LONDON — The Institute for Intelligent Networked Systems will open the door to more European partnerships and groundbreaking research in artificial intelligence and wireless communications with its new London hub.
After securing 68 patents for new inventions, building more than 30 industry partnerships and conducting advanced wellness research since its founding in 2019 on Northeastern University’s Boston campus, the institute, formerly known as the Institute for the Wireless Internet of Things, has opened its first research office outside the United States. The new hub on Northeastern’s London campus signifies a transatlantic expansion of industry partnerships in AI and wireless communications.
“We are going to work on creating an interface between the world of connectivity and the world of intelligence,” institute director Tommaso Melodia said at a launch event on Friday. “We will have an expanded approach… with new research topics, new areas and new expertise brought in by the London hub. »
“We believe that the creation of the hub in London will create an opportunity to build even more partnerships in Europe and create additional opportunities,” added Melodia.
The institute is dedicated to making wireless communications faster, more energy efficient and more secure, with a focus on AI, machine learning and telecommunications. London becomes its third location, adding to its headquarters in Boston and a satellite office in Burlington, Massachusetts.
The UK office is led by Bipin Rajendran, professor of intelligent computing systems, and Osvaldo Simeone, professor of information engineering.


The researchers’ plans include working with US tech giant IBM to develop the next generation of AI hardware and investigate the misbehavior of AI technology behind everyday-use applications such as OpenAI’s ChatGPT and Google’s Gemini.
Melodia told Northeastern Global News that the new researchers will help diversify their expertise by focusing on machine learning, neuromorphic computing – computing inspired by the way the human brain can quickly process large amounts of information – and quantum computing.
Simeone said the UK hub’s two missions would be to “develop trustworthy AI” and focus on “emerging computing for our time”. Rajendran and Simeone have only been on the job for two weeks, but they already lead a team of about 20 researchers based in Portsoken One, the technology and engineering-focused building on Northeastern’s London campus.
The two professors have been friends for a decade, first working together in New Jersey before moving as a duo first to King’s College London and now to Northeastern.

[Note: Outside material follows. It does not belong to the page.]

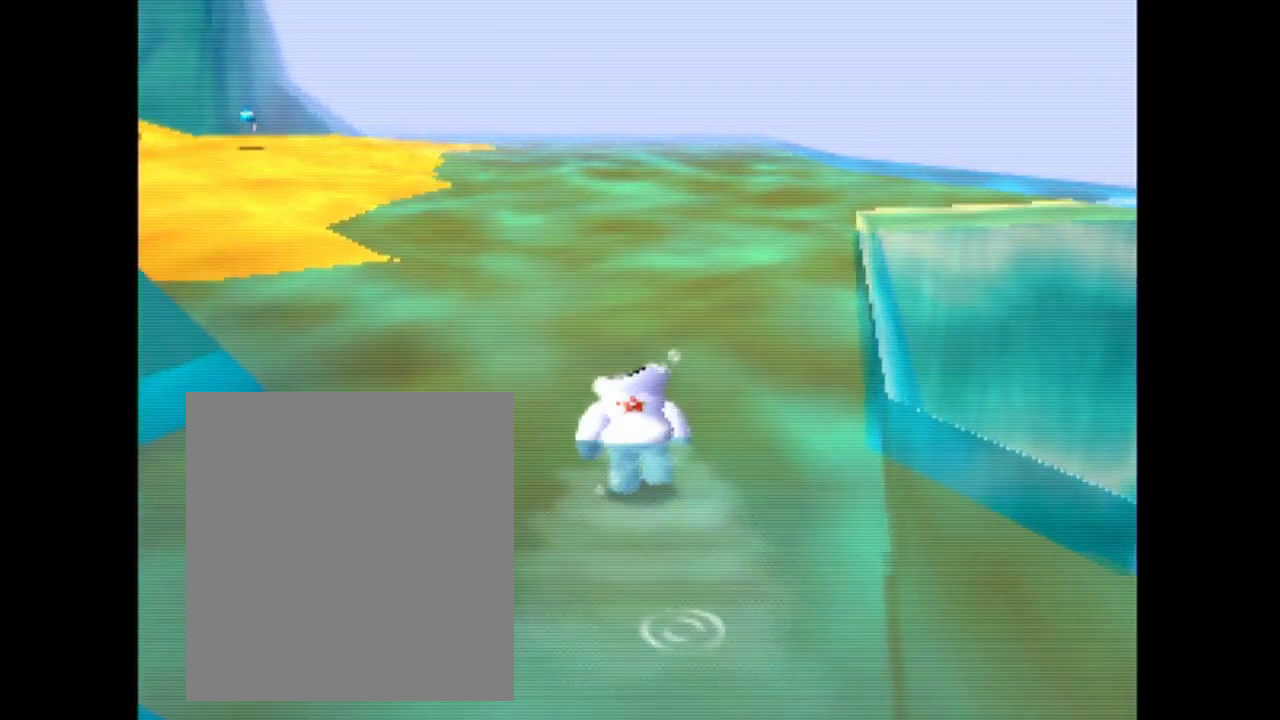
{"buttons": [], "left_stick": "up", "events": []}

Rajendran described himself and Simeone as “complementary” in terms of research expertise. “I completely agree,” Simeone replied. “Bipin is an expert in systems, hardware, software and co-design. And I’m more of a theoretician, an information theorist. So the way it works is that, usually, I come up with some sort of idea or system that can work on paper, and then Bipin makes it work in practice.”

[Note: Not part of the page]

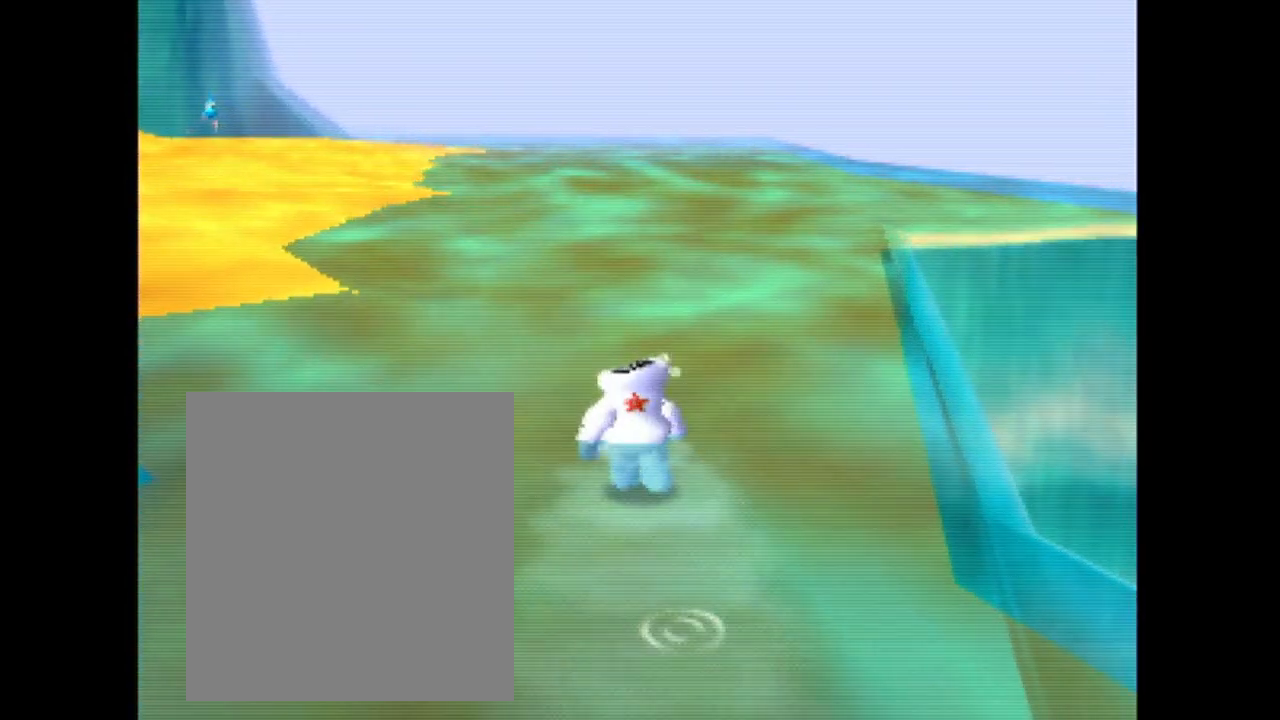
{"buttons": [], "left_stick": "up-left", "events": [[17, "left_stick", "up-left"]]}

Their joint arrival will significantly strengthen the research portfolio at the London campus. Simeone has secured funding from the European Research Council to study the reliability of AI in telecommunications. It is currently recruiting researchers for the project, which is expected to start in February.
It also receives funding from the American non-profit organization Donation of coefficients – formerly called Open Philanthropy – to detect large, misbehaving language patterns. Known as LLMs, they form the basis of chatbot technology found in applications such as ChatGPT and Microsoft’s Copilot.
“Maybe they’re trying to cheat or jailbreak and behave in a way that you wouldn’t want them to do,” Simeone explained. “We place probes inside the model to determine when the model is reasoning or going in directions it’s not supposed to.”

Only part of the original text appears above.